Quantomeno dal dicembre del 2006, gli imputati avevano costituito e diretto un’attività di impresa con la quale affittavano la manodopera di una numerosa forza lavoro mediante contratti di appalto con ditte committenti (per un fatturato complessivo tra il 2007 e il 2012 di 58.842.473 euro), dissimulando l’attività di impresa con la costituzione del consorzio Cogemas Italia di Cremona e di 14 cooperative in capo alle quali suddividevano suddiviso i lavoratori dipendenti e prive dei tipici requisiti mutualistici. L’inchiesta parla di lavoratori che sulla carta figuravano come soci e che ignoravano completamente i loro diritti.

Secondo la procura, “sulle cooperative venivano fraudolentemente traslati i ricavi dell’attività imprenditoriale mediante l’emissione, da parte delle cooperative e nei confronti del consorzio, di fatture per operazioni inesistenti per 54.558.242 euro, con le quali si rappresentavano come prestazioni di servizio le prestazioni di lavoro subordinato rese dai lavoratori dipendenti.
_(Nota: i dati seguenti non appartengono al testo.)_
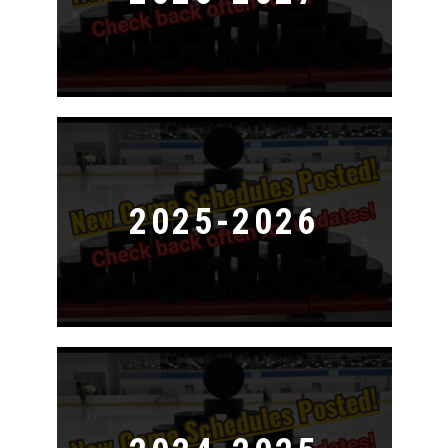
2025-2026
Gli oneri tributari venivano annullati mediante l’annotazione nella contabilità delle cooperative di costi falsi derivanti da fatture per operazioni inesistenti, pari a 80.785.732 euro per gli anni 2007/2012, consentendo all’organizzazione di indicare nelle dichiarazioni annuali ai fini delle imposte dirette e dell’Iva per gli anni 2007/2011 costi falsi per 59.840.649 euro, procurandosi così un indebito risparmio fiscale di quantomeno 12.537.463 euro”. Il provento del reato era poi prelevato dai conti correnti di tutte le cooperative ed era in parte destinato a retribuire le ore di lavoro in nero dei dipendenti, e in parte a pagare gli imputati.

In aula, Giavardi si era difeso ammettendo di aver fatto del nero, ma sostenendo di non sapere delle false fatturazioni. Giavardi aveva puntato il dito contro Salvatore Di Nunzio, fiscalista campano, arrestato a Napoli nel febbraio 2018 perché accusato di riciclaggio di denaro per conto della camorra. Era lui, per Giavardi, attraverso il sistema  ‘Passepartout’, a portare i dati da inserire nei computer. Anche Di Nunzio era imputato in questo processo, ma da subito la sua posizione è stata stralciata.

La sentenza è prevista per il 3 marzo.